The IBM XIV Storage System was a line of cabinet-size disk storage servers. The system is a collection of modules, each of which is an independent computer with its own memory, interconnections, disk drives, and other subcomponents, laid out in a grid and connected together in parallel using either InfiniBand (third generation systems) or Ethernet (second generation systems) connections. Each module has an x86 CPU and runs a software platform consisting largely of a modified Linux kernel and other open source software.

== Description ==
Traditional storage systems distribute a volume across a subset of disk drives in a clustered fashion. The XIV storage system distributes volumes across all modules in 1 MiB chunks (partitions) so that all of the modules' resources are used evenly. For robustness, each logical partition is stored in at least two copies on separate modules, so that if a part of a disk drive, an entire disk drive, or an entire module fails, the data is still available.

One can increase the system storage capacity by adding additional modules. When one adds a module, the system automatically redistributes previously stored data to make optimal use of its I/O capacity. Depending on the model and disk type chosen when the machine is ordered, one system can be configured for storage capacity from 27 TB to 324 TB.

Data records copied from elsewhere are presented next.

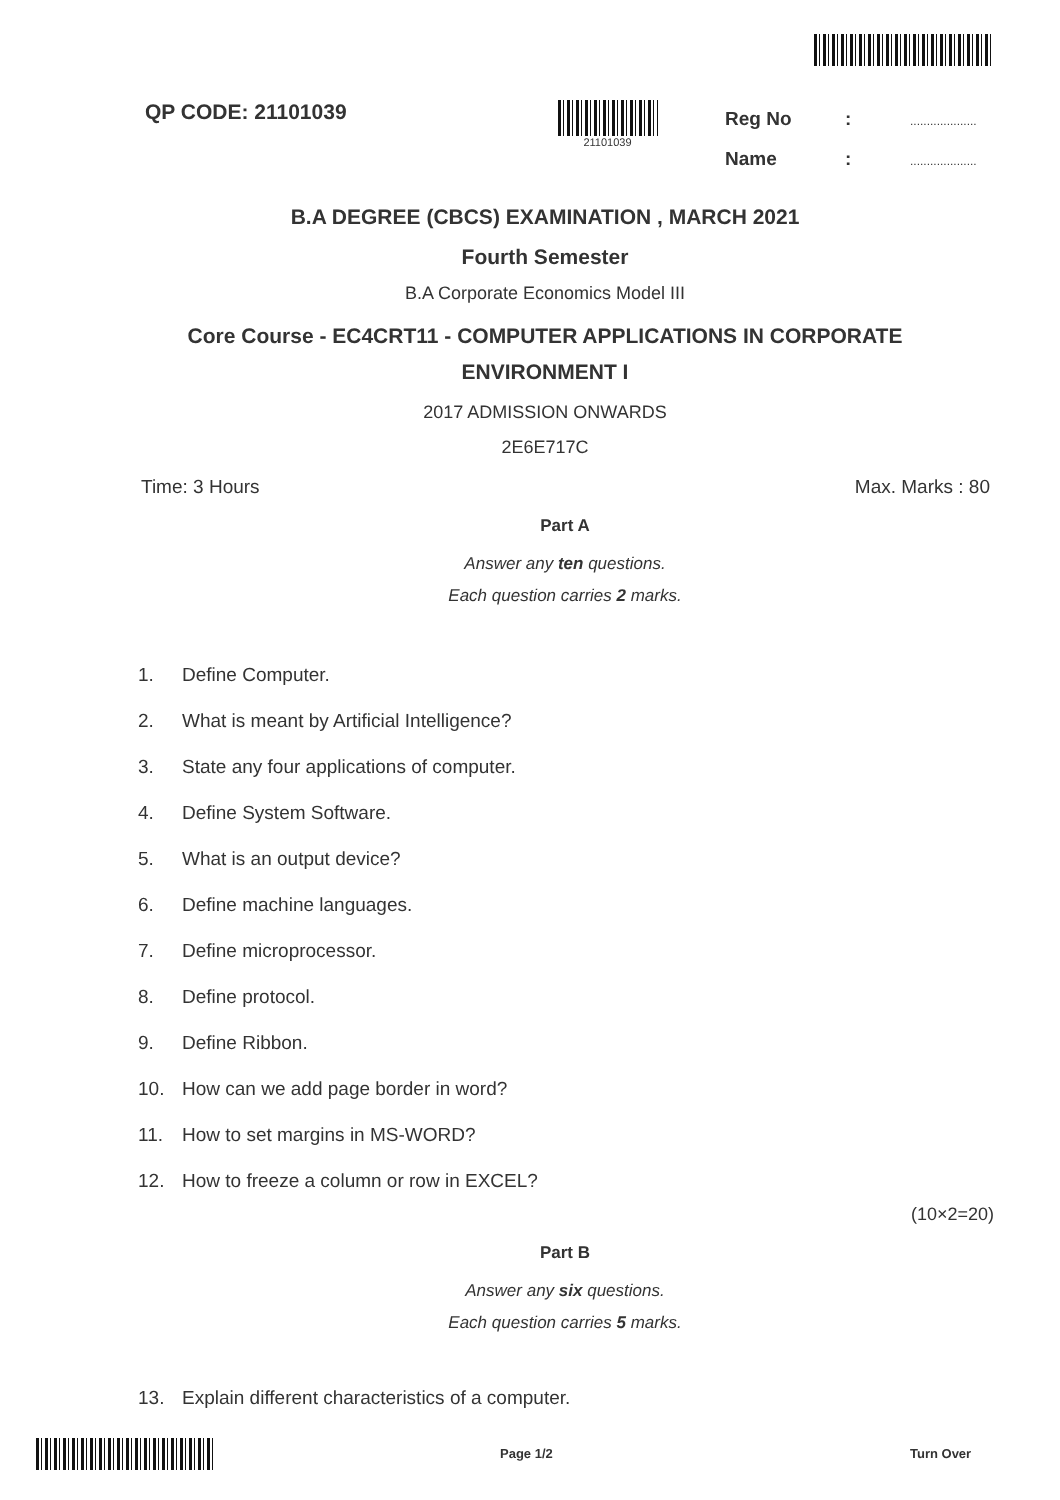QP CODE: 21101039
21101039
Reg No:....................
Name:....................
B.A DEGREE (CBCS) EXAMINATION , MARCH 2021
Fourth Semester
B.A Corporate Economics Model III
Core Course - EC4CRT11 - COMPUTER APPLICATIONS IN CORPORATE
ENVIRONMENT I
2017 ADMISSION ONWARDS
2E6E717C
Time: 3 Hours Max. Marks : 80
Part A
Answer any ten questions.
Each question carries 2 marks.
1. Define Computer.
2. What is meant by Artificial Intelligence?
3. State any four applications of computer.
4. Define System Software.
5. What is an output device?
6. Define machine languages.
7. Define microprocessor.
8. Define protocol.
9. Define Ribbon.
10. How can we add page border in word?
11. How to set margins in MS-WORD?
12. How to freeze a column or row in EXCEL?
(10×2=20)
Part B
Answer any six questions.
Each question carries 5 marks.
13. Explain different characteristics of a computer.
Page 1/2 Turn Over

The XIV software features include remote mirroring, thin provisioning, quality of service controls, LDAP authentication support, VMware support, differential, writable snapshots, online volume migration between two XIV systems and encryption protecting data at rest.

The IBM XIV management GUI is a software package that can be installed on operating systems including Microsoft Windows, Linux and Mac OS.
An XIV Mobile Dashboard available for Android or iOS.

== History ==
The IBM XIV Storage System was developed in 2002 by an Israeli start-up company funded and headed by engineer and businessman Moshe Yanai. They delivered their first system to a customer in 2005. Their product was called Nextra.

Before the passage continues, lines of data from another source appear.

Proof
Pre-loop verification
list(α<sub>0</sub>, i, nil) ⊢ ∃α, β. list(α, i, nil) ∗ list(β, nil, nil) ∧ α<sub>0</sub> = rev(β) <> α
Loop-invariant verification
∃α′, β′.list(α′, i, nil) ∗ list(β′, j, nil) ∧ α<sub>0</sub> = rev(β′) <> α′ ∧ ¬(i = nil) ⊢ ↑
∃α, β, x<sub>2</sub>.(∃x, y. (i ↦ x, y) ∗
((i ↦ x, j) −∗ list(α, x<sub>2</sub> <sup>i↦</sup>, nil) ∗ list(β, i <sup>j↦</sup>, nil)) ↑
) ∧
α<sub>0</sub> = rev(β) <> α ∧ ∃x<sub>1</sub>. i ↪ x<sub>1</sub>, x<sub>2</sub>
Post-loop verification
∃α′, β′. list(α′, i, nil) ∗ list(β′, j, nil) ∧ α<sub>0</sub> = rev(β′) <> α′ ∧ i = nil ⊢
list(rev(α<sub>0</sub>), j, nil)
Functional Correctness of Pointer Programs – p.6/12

In December 2007, the IBM Corporation acquired XIV, renaming the product the IBM XIV Storage System. The first IBM version of the product was launched publicly on September 8, 2008. Unofficially within IBM this product is called Generation 2 of the XIV.

The differences between Gen1 and Gen2 were not architectural, they were mainly physical. New disks were introduced, new controllers, new interconnects, improved management, additional software functions.

In September 2011, IBM announced larger disk drives, changing the inter-connectivity layer to use InfiniBand rather than Ethernet.

In 2012-2013 IBM added the support of SSD devices and 10GbE host connectivity.